╭──
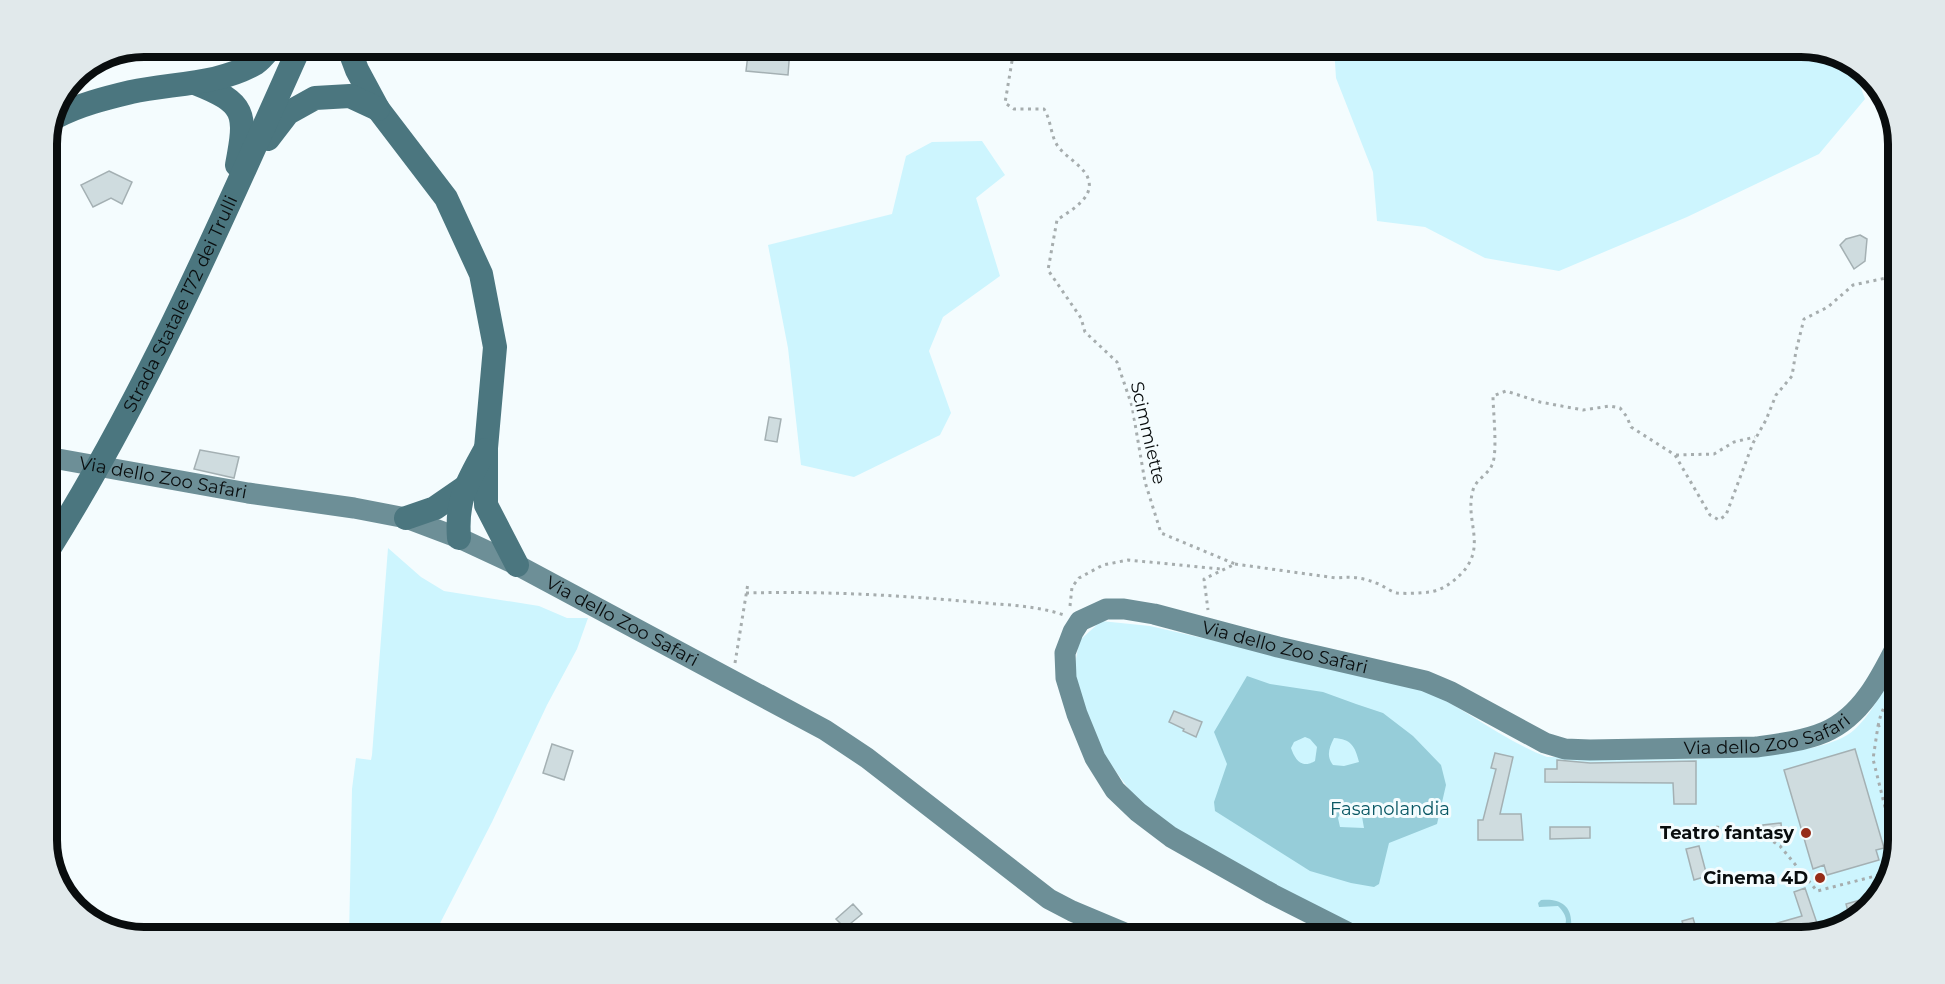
<svg xmlns="http://www.w3.org/2000/svg" width="1945" height="984" font-family="Montserrat,sans-serif">
<style>
.green{fill:#cdf5fe}
.water{fill:#96cdd9;fill-rule:evenodd}
.building{fill:#cfdcdf;stroke:#a4b0b3;stroke-width:1.5}
.lines{fill:none;stroke-linecap:round;stroke-linejoin:round}
.path{stroke:#a6adae;stroke-width:3;stroke-dasharray:3 4.5;stroke-linecap:butt}
.secondary{stroke:#6d8f97;stroke-width:21}
.primary{stroke:#4b767f;stroke-width:24}
.poi-dot{fill:#962d19;stroke:#f4fcfe;stroke-width:2}
.labels{text-anchor:middle;stroke-width:6;stroke-linejoin:round;paint-order:stroke}
.street-label{font-size:18px;fill:#090d0e;stroke:#f4fcfe}
.park-label{font-size:18px;fill:#075663;stroke:#f4fcfe}
.poi-label{font-size:18px;font-weight:bold;fill:#090d0e;stroke:#f4fcfe;text-anchor:end}
.rim{fill:none;stroke:#090d0e;stroke-width:8}
</style>
<rect width="100%" height="100%" fill="#f4fcfe"/>
<path class="green" d="M1632,46L1651,55L1759,47H1801L1844,56L1852,63L1865,99L1819,154L1687,217L1559,271L1485,258L1425,227L1377,221L1373,172L1336,78L1334,47Z
M982,141L1005,175L976,198L1000,276L943,317L929,351L951,413L940,435L854,477L801,465L788,348L768,245L892,214L906,156L932,142Z
M388,548L421,577L444,591L539,606L567,618H588L577,649L547,705L492,822L433,937H349L352,789L356,758L371,760L372,755Z
M1101,621L1150,626L1424,689C1467,710 1503,740 1547,757C1610,758 1811,769 1854,730C1874,712 1886,684 1898,661V840L1889,883L1855,921L1801,937H1378L1345,925L1193,841L1139,803L1098,747L1073,677L1079,641Z"/>
<path class="water" d="M1247,676L1270,684L1323,692L1356,704L1383,713L1413,736L1441,765L1446,785L1437,824L1389,843L1379,884L1374,887L1351,883L1310,871L1215,811L1214,802L1227,764L1214,732ZM1305,737L1310,739L1317,747L1315,761C1302,769 1295,760 1291,748L1294,742ZM1334,738C1351,739 1355,746 1359,762L1344,766L1333,765C1326,756 1329,748 1334,738ZM1350,805H1357L1361,811L1364,828L1340,827L1338,818L1342,810Z
M1541,900C1559,898 1573,905 1571,926L1563,937H1549C1565,930 1573,921 1558,906L1539,907L1538,903Z"/>
<path class="building" d="M749,46L790,49L788,75L746,71Z
M109,171L132,182L122,204L111,198L93,207L81,185Z
M1860,235L1867,239L1865,261L1854,269L1840,245L1846,239Z
M769,417L781,419L777,442L765,440Z
M200,450L239,457L234,478L194,469Z
M1174,711L1202,722L1196,737L1183,731L1184,729L1169,722Z
M552,744L573,751L564,780L543,773Z
M1855,749L1884,848L1876,850L1879,860L1827,875L1824,865L1813,869L1784,770Z
M1495,753L1513,757L1500,814H1521L1523,840H1478V820H1483L1496,769L1491,768Z
M1557,760L1590,763L1696,761V804H1674L1673,783L1545,782V769H1557Z
M1781,823L1782,836L1765,838L1763,825Z
M1550,827H1590V838L1550,839Z
M1699,846L1707,876L1694,880L1686,849Z
M1805,888L1820,932L1801,938H1740L1739,934L1802,916L1794,892Z
M1878,895L1855,921L1851,923L1846,904Z
M853,904L862,914L845,928L836,919Z
M1693,918L1699,938H1687L1682,921Z"/>
<g class="lines">
<path class="path" d="M1010,46L1012,61L1005,103L1014,109H1044C1052,122 1050,136 1059,148C1067,157 1079,164 1086,174C1099,196 1071,210 1057,220L1048,270L1081,318L1085,332L1117,362L1132,406L1145,482L1161,533L1235,564L1204,579L1208,610
M1676,455L1714,454L1734,442L1755,437
M1235,564L1336,578C1353,576 1365,578 1381,585C1386,588 1392,592 1397,593C1407,594 1421,593 1430,592C1442,590 1452,583 1461,574C1488,546 1464,521 1473,490C1476,479 1488,475 1492,465C1498,453 1493,411 1493,396L1506,391L1540,402L1583,410L1610,406L1620,408L1627,417L1631,427L1675,455L1710,515L1719,520L1726,515L1753,443L1766,420L1776,395L1792,376L1796,351L1804,319L1828,307L1853,285L1891,277L1898,263L1889,220L1888,132L1874,82
M746,593C822,591 897,595 973,602C1003,605 1035,605 1064,615
M1070,606L1072,587L1079,578L1103,565L1128,560L1221,569
M735,663L748,583
M1893,693L1898,685
M1878,726L1881,714L1887,701
M1716,827L1763,835L1780,846L1817,891L1891,872
M1896,851L1873,759L1878,726L1898,719"/>
<g class="secondary">
<path id="s1" d="M47,457L248,493L354,508L406,518L459,538L517,565L825,730L867,758L1049,899L1072,911L1134,937"/>
<path id="s2" d="M1357,937L1272,894L1171,837L1138,812L1115,790L1095,758L1077,714L1066,678L1065,653L1073,632L1080,621L1106,609H1124L1154,614L1278,647L1425,681L1451,692L1545,743L1565,749L1590,750L1756,747C1778,744 1804,741 1825,732C1862,716 1881,677 1898,643"/>
</g>
<g class="primary">
<path d="M348,46L357,70L378,109L446,198L481,274L495,347L486,448V505L517,565"/>
<path d="M195,83C246,103 247,113 237,165"/>
<path d="M56,117C78,105 106,98 131,92C173,83 218,85 256,63C262,59 267,52 272,46"/>
<path d="M268,139L288,113L315,98L350,96L378,109"/>
<path d="M406,518L435,508L464,488"/>
<path d="M459,538C456,499 467,483 485,450"/>
<path id="s3" d="M47,552C147,393 223,218 300,46"/>
</g>
</g>
<g class="poi-dot">
<circle cx="1806" cy="833" r="6"/>
<circle cx="1820" cy="878" r="6"/>
</g>
<g class="labels">
<g class="street-label">
<text dy="6" stroke="none"><textPath href="#s3" startOffset="282">Strada Statale 172 dei Trulli</textPath></text>
<text transform="translate(1148 433) rotate(77)" y="6">Scimmiette</text>
<text dy="6" stroke="none"><textPath href="#s1" startOffset="118">Via dello Zoo Safari</textPath></text>
<text dy="6" stroke="none"><textPath href="#s1" startOffset="604">Via dello Zoo Safari</textPath></text>
<text dy="6" stroke="none"><textPath href="#s2" startOffset="680">Via dello Zoo Safari</textPath></text>
<text dy="6" stroke="none"><textPath href="#s2" startOffset="1184">Via dello Zoo Safari</textPath></text>
</g>
<g class="park-label">
<text x="1390" y="815">Fasanolandia</text>
</g>
<g class="poi-label">
<text x="1794" y="839">Teatro fantasy</text>
<text x="1808" y="884">Cinema 4D</text>
</g>
</g>
<path d="M0 0H1945V984H0ZM144 57H1801A87 87 0 0 1 1888 144V840A87 87 0 0 1 1801 927H144A87 87 0 0 1 57 840V144A87 87 0 0 1 144 57Z" fill="#e1e9eb" fill-rule="evenodd"/>
<path class="rim" d="M144 57H1801A87 87 0 0 1 1888 144V840A87 87 0 0 1 1801 927H144A87 87 0 0 1 57 840V144A87 87 0 0 1 144 57Z"/>
</svg>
╰──
**Task to carry out**
Transcribe the lines above exactly, setting aside any picture among them.

**Output for this task**
<svg xmlns="http://www.w3.org/2000/svg" width="1945" height="984" font-family="Montserrat,sans-serif">
<style>
.green{fill:#cdf5fe}
.water{fill:#96cdd9;fill-rule:evenodd}
.building{fill:#cfdcdf;stroke:#a4b0b3;stroke-width:1.5}
.lines{fill:none;stroke-linecap:round;stroke-linejoin:round}
.path{stroke:#a6adae;stroke-width:3;stroke-dasharray:3 4.5;stroke-linecap:butt}
.secondary{stroke:#6d8f97;stroke-width:21}
.primary{stroke:#4b767f;stroke-width:24}
.poi-dot{fill:#962d19;stroke:#f4fcfe;stroke-width:2}
.labels{text-anchor:middle;stroke-width:6;stroke-linejoin:round;paint-order:stroke}
.street-label{font-size:18px;fill:#090d0e;stroke:#f4fcfe}
.park-label{font-size:18px;fill:#075663;stroke:#f4fcfe}
.poi-label{font-size:18px;font-weight:bold;fill:#090d0e;stroke:#f4fcfe;text-anchor:end}
.rim{fill:none;stroke:#090d0e;stroke-width:8}
</style>
<rect width="100%" height="100%" fill="#f4fcfe"/>
<path class="green" d="M1632,46L1651,55L1759,47H1801L1844,56L1852,63L1865,99L1819,154L1687,217L1559,271L1485,258L1425,227L1377,221L1373,172L1336,78L1334,47Z
M982,141L1005,175L976,198L1000,276L943,317L929,351L951,413L940,435L854,477L801,465L788,348L768,245L892,214L906,156L932,142Z
M388,548L421,577L444,591L539,606L567,618H588L577,649L547,705L492,822L433,937H349L352,789L356,758L371,760L372,755Z
M1101,621L1150,626L1424,689C1467,710 1503,740 1547,757C1610,758 1811,769 1854,730C1874,712 1886,684 1898,661V840L1889,883L1855,921L1801,937H1378L1345,925L1193,841L1139,803L1098,747L1073,677L1079,641Z"/>
<path class="water" d="M1247,676L1270,684L1323,692L1356,704L1383,713L1413,736L1441,765L1446,785L1437,824L1389,843L1379,884L1374,887L1351,883L1310,871L1215,811L1214,802L1227,764L1214,732ZM1305,737L1310,739L1317,747L1315,761C1302,769 1295,760 1291,748L1294,742ZM1334,738C1351,739 1355,746 1359,762L1344,766L1333,765C1326,756 1329,748 1334,738ZM1350,805H1357L1361,811L1364,828L1340,827L1338,818L1342,810Z
M1541,900C1559,898 1573,905 1571,926L1563,937H1549C1565,930 1573,921 1558,906L1539,907L1538,903Z"/>
<path class="building" d="M749,46L790,49L788,75L746,71Z
M109,171L132,182L122,204L111,198L93,207L81,185Z
M1860,235L1867,239L1865,261L1854,269L1840,245L1846,239Z
M769,417L781,419L777,442L765,440Z
M200,450L239,457L234,478L194,469Z
M1174,711L1202,722L1196,737L1183,731L1184,729L1169,722Z
M552,744L573,751L564,780L543,773Z
M1855,749L1884,848L1876,850L1879,860L1827,875L1824,865L1813,869L1784,770Z
M1495,753L1513,757L1500,814H1521L1523,840H1478V820H1483L1496,769L1491,768Z
M1557,760L1590,763L1696,761V804H1674L1673,783L1545,782V769H1557Z
M1781,823L1782,836L1765,838L1763,825Z
M1550,827H1590V838L1550,839Z
M1699,846L1707,876L1694,880L1686,849Z
M1805,888L1820,932L1801,938H1740L1739,934L1802,916L1794,892Z
M1878,895L1855,921L1851,923L1846,904Z
M853,904L862,914L845,928L836,919Z
M1693,918L1699,938H1687L1682,921Z"/>
<g class="lines">
<path class="path" d="M1010,46L1012,61L1005,103L1014,109H1044C1052,122 1050,136 1059,148C1067,157 1079,164 1086,174C1099,196 1071,210 1057,220L1048,270L1081,318L1085,332L1117,362L1132,406L1145,482L1161,533L1235,564L1204,579L1208,610
M1676,455L1714,454L1734,442L1755,437
M1235,564L1336,578C1353,576 1365,578 1381,585C1386,588 1392,592 1397,593C1407,594 1421,593 1430,592C1442,590 1452,583 1461,574C1488,546 1464,521 1473,490C1476,479 1488,475 1492,465C1498,453 1493,411 1493,396L1506,391L1540,402L1583,410L1610,406L1620,408L1627,417L1631,427L1675,455L1710,515L1719,520L1726,515L1753,443L1766,420L1776,395L1792,376L1796,351L1804,319L1828,307L1853,285L1891,277L1898,263L1889,220L1888,132L1874,82
M746,593C822,591 897,595 973,602C1003,605 1035,605 1064,615
M1070,606L1072,587L1079,578L1103,565L1128,560L1221,569
M735,663L748,583
M1893,693L1898,685
M1878,726L1881,714L1887,701
M1716,827L1763,835L1780,846L1817,891L1891,872
M1896,851L1873,759L1878,726L1898,719"/>
<g class="secondary">
<path id="s1" d="M47,457L248,493L354,508L406,518L459,538L517,565L825,730L867,758L1049,899L1072,911L1134,937"/>
<path id="s2" d="M1357,937L1272,894L1171,837L1138,812L1115,790L1095,758L1077,714L1066,678L1065,653L1073,632L1080,621L1106,609H1124L1154,614L1278,647L1425,681L1451,692L1545,743L1565,749L1590,750L1756,747C1778,744 1804,741 1825,732C1862,716 1881,677 1898,643"/>
</g>
<g class="primary">
<path d="M348,46L357,70L378,109L446,198L481,274L495,347L486,448V505L517,565"/>
<path d="M195,83C246,103 247,113 237,165"/>
<path d="M56,117C78,105 106,98 131,92C173,83 218,85 256,63C262,59 267,52 272,46"/>
<path d="M268,139L288,113L315,98L350,96L378,109"/>
<path d="M406,518L435,508L464,488"/>
<path d="M459,538C456,499 467,483 485,450"/>
<path id="s3" d="M47,552C147,393 223,218 300,46"/>
</g>
</g>
<g class="poi-dot">
<circle cx="1806" cy="833" r="6"/>
<circle cx="1820" cy="878" r="6"/>
</g>
<g class="labels">
<g class="street-label">
<text dy="6" stroke="none"><textPath href="#s3" startOffset="282">Strada Statale 172 dei Trulli</textPath></text>
<text transform="translate(1148 433) rotate(77)" y="6">Scimmiette</text>
<text dy="6" stroke="none"><textPath href="#s1" startOffset="118">Via dello Zoo Safari</textPath></text>
<text dy="6" stroke="none"><textPath href="#s1" startOffset="604">Via dello Zoo Safari</textPath></text>
<text dy="6" stroke="none"><textPath href="#s2" startOffset="680">Via dello Zoo Safari</textPath></text>
<text dy="6" stroke="none"><textPath href="#s2" startOffset="1184">Via dello Zoo Safari</textPath></text>
</g>
<g class="park-label">
<text x="1390" y="815">Fasanolandia</text>
</g>
<g class="poi-label">
<text x="1794" y="839">Teatro fantasy</text>
<text x="1808" y="884">Cinema 4D</text>
</g>
</g>
<path d="M0 0H1945V984H0ZM144 57H1801A87 87 0 0 1 1888 144V840A87 87 0 0 1 1801 927H144A87 87 0 0 1 57 840V144A87 87 0 0 1 144 57Z" fill="#e1e9eb" fill-rule="evenodd"/>
<path class="rim" d="M144 57H1801A87 87 0 0 1 1888 144V840A87 87 0 0 1 1801 927H144A87 87 0 0 1 57 840V144A87 87 0 0 1 144 57Z"/>
</svg>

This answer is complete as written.